- _PROVIDED MATERIAL_:
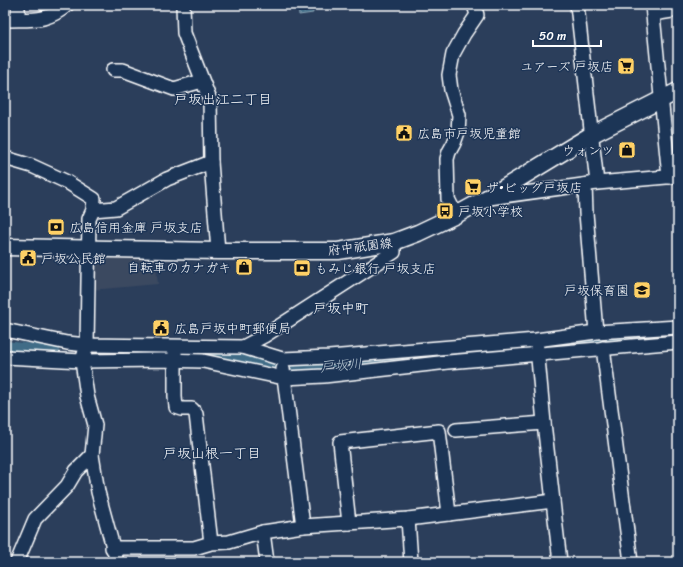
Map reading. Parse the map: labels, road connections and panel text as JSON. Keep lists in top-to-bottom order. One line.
{"streets":{"main road":["府中祇園線"]},"districts":["戸坂出江二丁目","戸坂中町","戸坂山根一丁目"],"water":["戸坂川"],"places":{"supermarket":["ユアーズ 戸坂店","ザ•ビッグ戸坂店"],"public building":["広島市戸坂児童館","戸坂公民館","広島戸坂中町郵便局"],"shop":["ウォンツ","自転車のカナガキ"],"bus stop":["戸坂小学校"],"bank":["広島信用金庫 戸坂支店","もみじ銀行 戸坂支店"],"school or university":["戸坂保育園"]},"scale_bar":"50 m"}
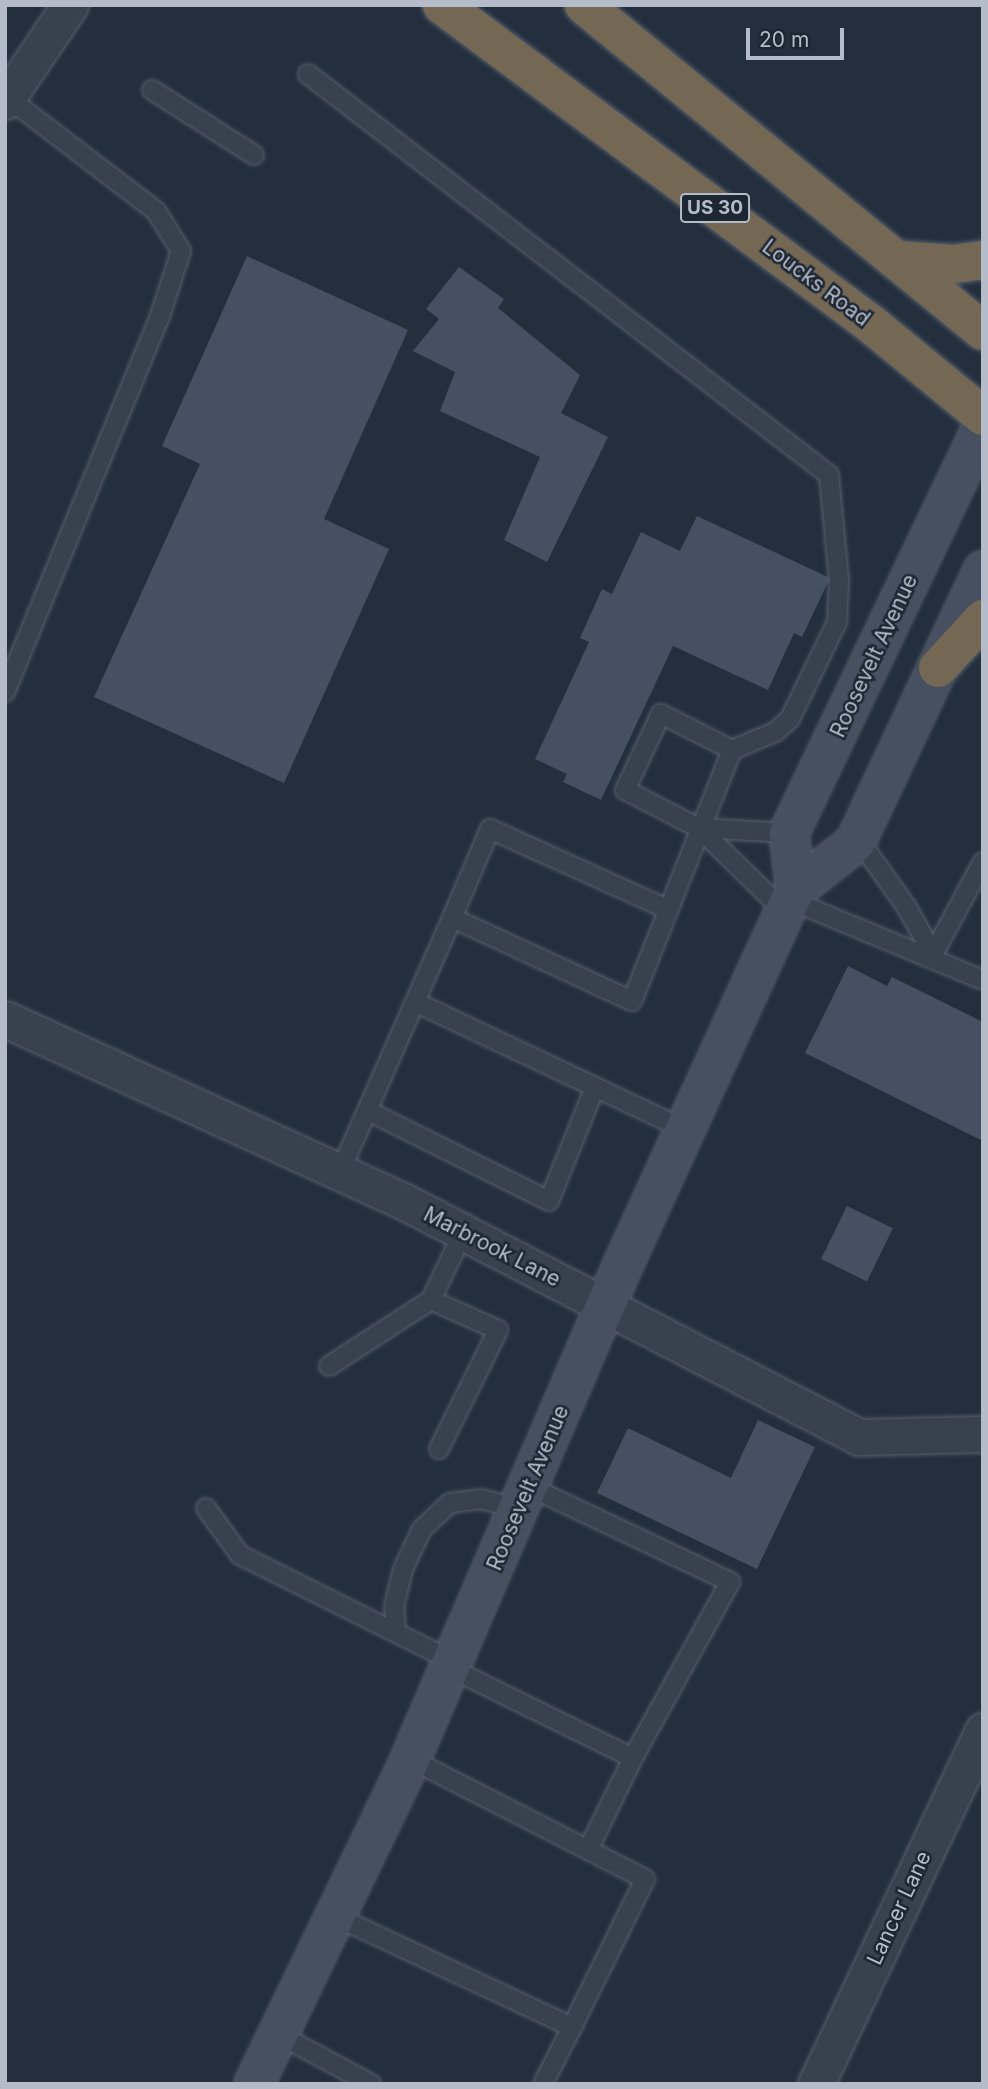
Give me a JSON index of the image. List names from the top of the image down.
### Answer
{
  "streets": {
    "highway": ["US 30", "Loucks Road"],
    "main road": ["Roosevelt Avenue"],
    "street": ["Marbrook Lane", "Lancer Lane"]
  },
  "crossings": [
    ["Roosevelt Avenue", "Marbrook Lane"]
  ],
  "scale_bar": "20 m"
}
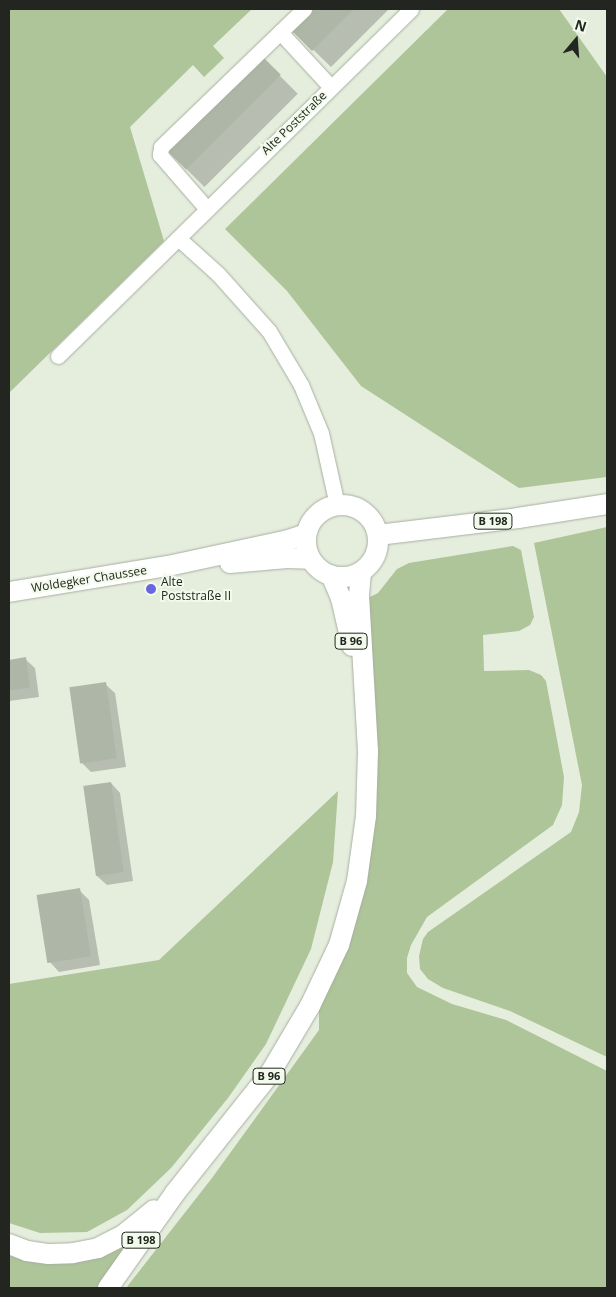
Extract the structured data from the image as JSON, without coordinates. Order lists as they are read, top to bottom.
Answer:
{
  "streets": {
    "main road": ["B 198", "Woldegker Chaussee", "B 96"],
    "lane": ["Alte Poststraße"]
  },
  "crossings": [
    ["B 198", "Woldegker Chaussee"],
    ["B 198", "B 96"],
    ["Woldegker Chaussee", "B 96"]
  ],
  "places": ["Alte Poststraße II"],
  "north": "top"
}
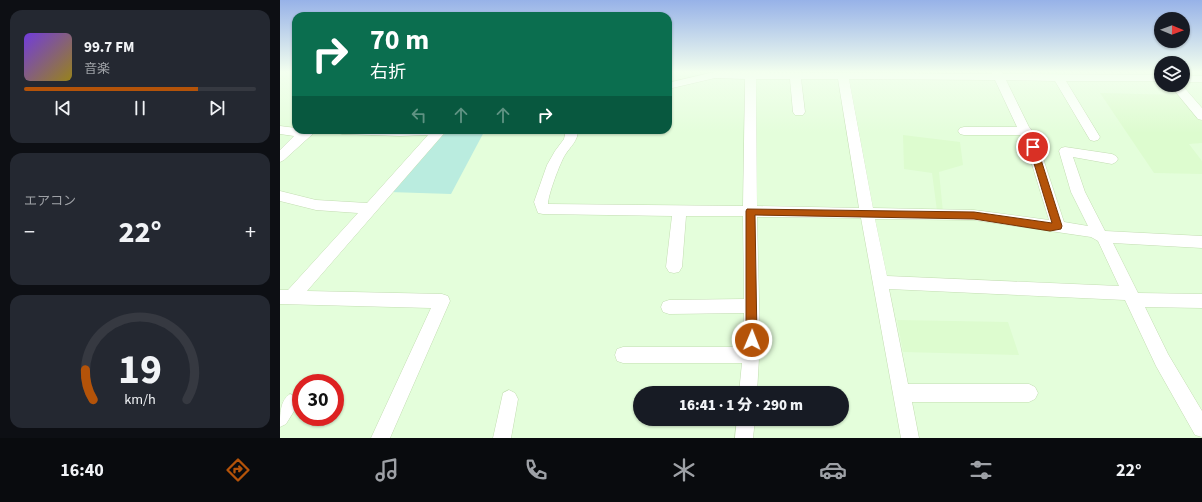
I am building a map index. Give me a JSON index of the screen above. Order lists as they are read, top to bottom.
{
  "north": "right",
  "page": {
    "turn": ["70 m", "右折"],
    "song": ["99.7 FM", "音楽"],
    "tile": "エアコン",
    "heat": ["−", "22°", "+"],
    "limit": "30",
    "trip": "16:41 · 1 分 · 290 m",
    "tabs": ["16:40", "22°"],
    "gauge": ["19", "km/h"]
  }
}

- _ASSIGNMENT_: Which lines in the records above contain the string "from"? Copy each one.

- _ANSWER TO THIS TASK_:
Give me a JSON index of the image. List names from the top of the image down.
Extract the structured data from the image as JSON, without coordinates. Order lists as they are read, top to bottom.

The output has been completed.